Tampoco es cuestión de, por evitar mixtificaciones, cerrar los oídos a toda evocación y vaciar la mente de recuerdos, sino más bien de conseguir que la palabra escrita vibre, traslúcida y superpuesta, sobre la ciudad real. No debe ser tan difícil cuando la fiesta mayor consiste en vestirse de personajes de una novela y repetir sus andanzas, cuando los pubs están decorados con retratos de escritores, los premios Nobel se celebran como copas del mundo y el principal monumento es una maravillosa biblioteca.

Que la identidad literaria nacional se haya construido en inglés y no en el gaélico de los antepasados (presente sólo en rótulos oficiales, a pesar de las subvenciones) es algo que no deja en buen lugar a los mitos irredentistas. Hay que decir, sin embargo, que Irlanda ha conseguido impregnar la lengua del opresor de un sabor peculiar. Al viajero se le ocurre que son los nombres propios (Conan, Brendan, Declan; Sean, Finn, Liam) los que infiltran de brumas célticas y sones de arpa (Finnegan, Donnegan, Monahan) el inglés de la isla. De las sagas ancestrales (O’Hara, O’Meara, the green hill of Tara) a los retratos urbanos de Roddy Doyle (Kinsella, Costello, las torres Martello) una melodía común tan reconocible como el vozarrón de Van Morrison recorre (Meagher, Gallagher, Maher; Connolly, Reilly, Donnelly) un corpus narrativo asombrosamente compacto y autorreferente.

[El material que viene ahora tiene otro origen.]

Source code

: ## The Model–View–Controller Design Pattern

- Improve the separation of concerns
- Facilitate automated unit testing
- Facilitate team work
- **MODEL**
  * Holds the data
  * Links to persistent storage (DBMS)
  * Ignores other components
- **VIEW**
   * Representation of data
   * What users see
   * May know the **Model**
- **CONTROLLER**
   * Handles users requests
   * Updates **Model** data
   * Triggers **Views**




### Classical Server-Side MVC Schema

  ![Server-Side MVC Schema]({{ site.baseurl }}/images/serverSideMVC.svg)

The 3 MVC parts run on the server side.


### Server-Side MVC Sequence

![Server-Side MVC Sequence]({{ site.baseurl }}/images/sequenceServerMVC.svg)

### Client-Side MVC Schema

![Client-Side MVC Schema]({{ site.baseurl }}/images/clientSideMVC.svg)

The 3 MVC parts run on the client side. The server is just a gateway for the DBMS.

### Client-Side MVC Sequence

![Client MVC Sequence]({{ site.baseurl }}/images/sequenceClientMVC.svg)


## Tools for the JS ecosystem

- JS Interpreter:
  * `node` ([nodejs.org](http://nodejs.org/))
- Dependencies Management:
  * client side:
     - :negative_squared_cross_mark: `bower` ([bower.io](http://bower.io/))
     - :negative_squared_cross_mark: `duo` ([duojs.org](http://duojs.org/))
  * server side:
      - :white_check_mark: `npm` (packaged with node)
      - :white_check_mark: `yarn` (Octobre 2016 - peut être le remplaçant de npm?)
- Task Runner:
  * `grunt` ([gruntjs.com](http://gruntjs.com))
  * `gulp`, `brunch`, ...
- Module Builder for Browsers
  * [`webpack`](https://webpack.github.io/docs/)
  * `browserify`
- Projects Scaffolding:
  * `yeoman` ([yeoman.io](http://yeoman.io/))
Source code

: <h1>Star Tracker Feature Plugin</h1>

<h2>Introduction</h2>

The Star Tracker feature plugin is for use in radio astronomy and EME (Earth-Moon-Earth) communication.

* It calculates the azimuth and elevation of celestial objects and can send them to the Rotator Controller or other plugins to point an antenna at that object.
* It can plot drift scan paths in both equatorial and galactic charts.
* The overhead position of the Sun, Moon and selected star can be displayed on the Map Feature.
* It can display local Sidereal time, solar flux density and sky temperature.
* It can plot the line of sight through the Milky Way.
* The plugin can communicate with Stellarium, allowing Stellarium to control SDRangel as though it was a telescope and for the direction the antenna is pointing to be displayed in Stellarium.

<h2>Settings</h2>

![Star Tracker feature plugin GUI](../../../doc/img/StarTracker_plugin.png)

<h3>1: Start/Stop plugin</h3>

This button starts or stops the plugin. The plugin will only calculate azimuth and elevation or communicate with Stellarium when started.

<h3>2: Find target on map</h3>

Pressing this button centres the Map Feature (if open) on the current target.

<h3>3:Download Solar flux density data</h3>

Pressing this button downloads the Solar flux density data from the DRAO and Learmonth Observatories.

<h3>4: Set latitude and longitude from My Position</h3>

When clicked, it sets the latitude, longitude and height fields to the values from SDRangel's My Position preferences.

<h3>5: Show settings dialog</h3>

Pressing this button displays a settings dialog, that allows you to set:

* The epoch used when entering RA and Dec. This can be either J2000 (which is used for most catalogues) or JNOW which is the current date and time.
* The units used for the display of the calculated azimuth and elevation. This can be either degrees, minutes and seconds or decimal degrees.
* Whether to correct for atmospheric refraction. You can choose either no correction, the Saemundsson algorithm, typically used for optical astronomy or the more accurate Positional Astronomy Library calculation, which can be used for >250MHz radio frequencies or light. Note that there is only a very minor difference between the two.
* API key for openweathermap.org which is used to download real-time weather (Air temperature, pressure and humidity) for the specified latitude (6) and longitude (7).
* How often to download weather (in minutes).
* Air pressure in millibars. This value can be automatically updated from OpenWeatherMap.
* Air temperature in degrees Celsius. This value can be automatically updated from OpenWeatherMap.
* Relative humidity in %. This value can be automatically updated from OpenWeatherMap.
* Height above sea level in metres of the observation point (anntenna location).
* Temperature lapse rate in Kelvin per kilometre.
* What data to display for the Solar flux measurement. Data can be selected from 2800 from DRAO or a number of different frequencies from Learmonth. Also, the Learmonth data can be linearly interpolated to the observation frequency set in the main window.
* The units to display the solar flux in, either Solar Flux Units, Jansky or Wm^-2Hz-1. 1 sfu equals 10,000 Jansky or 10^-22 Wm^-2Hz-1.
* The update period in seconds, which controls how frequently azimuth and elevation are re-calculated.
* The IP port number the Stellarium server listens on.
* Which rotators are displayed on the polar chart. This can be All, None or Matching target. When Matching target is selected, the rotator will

Dublín parece siempre enredada en el lamento del tiempo que se fue (the likes of them shall not be seen again). Ahora ronda el temor de que la ciudad amable, borrachuza y verborreica caiga sacrificada en la pira igualadora del mercado global. Los dublineses, ha escrito un columnista, han descubierto Ikea por culpa del euro. Antes podías pasarte la vida en el pub; ahora, con el precio a que se ha puesto la cerveza, nadie puede permitirse salir más que los viernes y no queda más remedio que redecorar. También en España vivimos esas zozobras para darnos cuenta al final de que uno no cambia así como así. Una ciudad donde los pubs no ponen música para no estorbar la conversación no va a dejarse transformar tan fácilmente. Pasarán euforias y crisis y Dublín seguirá siendo, melancólicamente bañada en cerveza e identidad, ese lugar envidiable y acogedor al que siempre apetece volver.